Task requirements:
Can you output every line below as a JSON list of strings, one string per line, with blank lines skipped and the pictures left out?

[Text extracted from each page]
--- START ---

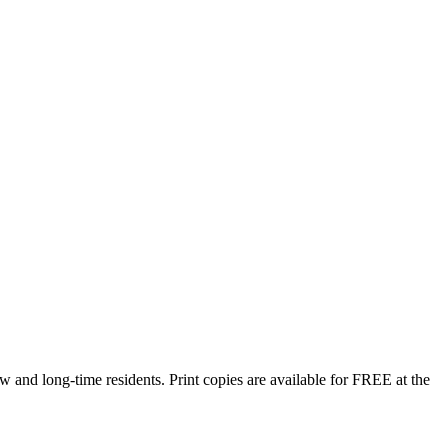
w and long-time residents. Print copies are available for FREE at the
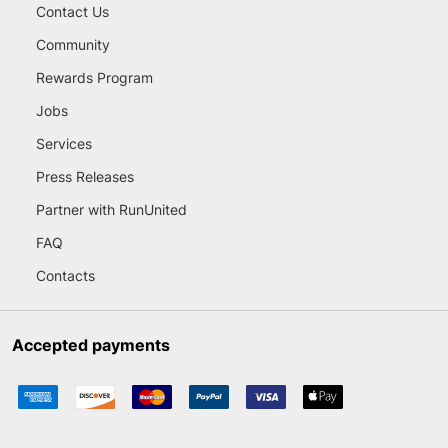
Contact Us
Community
Rewards Program
Jobs
Services
Press Releases
Partner with RunUnited
FAQ
Contacts
Accepted payments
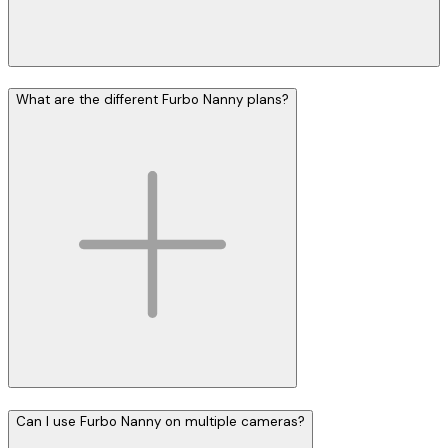
What are the different Furbo Nanny plans?
Can I use Furbo Nanny on multiple cameras?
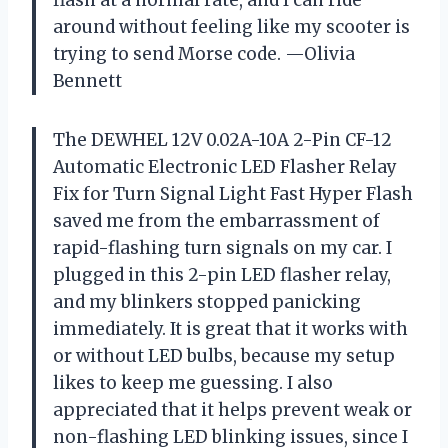
flash at a normal rate, and I can ride
around without feeling like my scooter is
trying to send Morse code. —Olivia
Bennett
The DEWHEL 12V 0.02A-10A 2-Pin CF-12
Automatic Electronic LED Flasher Relay
Fix for Turn Signal Light Fast Hyper Flash
saved me from the embarrassment of
rapid-flashing turn signals on my car. I
plugged in this 2-pin LED flasher relay,
and my blinkers stopped panicking
immediately. It is great that it works with
or without LED bulbs, because my setup
likes to keep me guessing. I also
appreciated that it helps prevent weak or
non-flashing LED blinking issues, since I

--- END ---

Output of the task:
[
  "w and long-time residents. Print copies are available for FREE at the",
  "Contact Us",
  "Community",
  "Rewards Program",
  "Jobs",
  "Services",
  "Press Releases",
  "Partner with RunUnited",
  "FAQ",
  "Contacts",
  "Accepted payments",
  "What are the different Furbo Nanny plans?",
  "Can I use Furbo Nanny on multiple cameras?",
  "flash at a normal rate, and I can ride",
  "around without feeling like my scooter is",
  "trying to send Morse code. —Olivia",
  "Bennett",
  "The DEWHEL 12V 0.02A-10A 2-Pin CF-12",
  "Automatic Electronic LED Flasher Relay",
  "Fix for Turn Signal Light Fast Hyper Flash",
  "saved me from the embarrassment of",
  "rapid-flashing turn signals on my car. I",
  "plugged in this 2-pin LED flasher relay,",
  "and my blinkers stopped panicking",
  "immediately. It is great that it works with",
  "or without LED bulbs, because my setup",
  "likes to keep me guessing. I also",
  "appreciated that it helps prevent weak or",
  "non-flashing LED blinking issues, since I"
]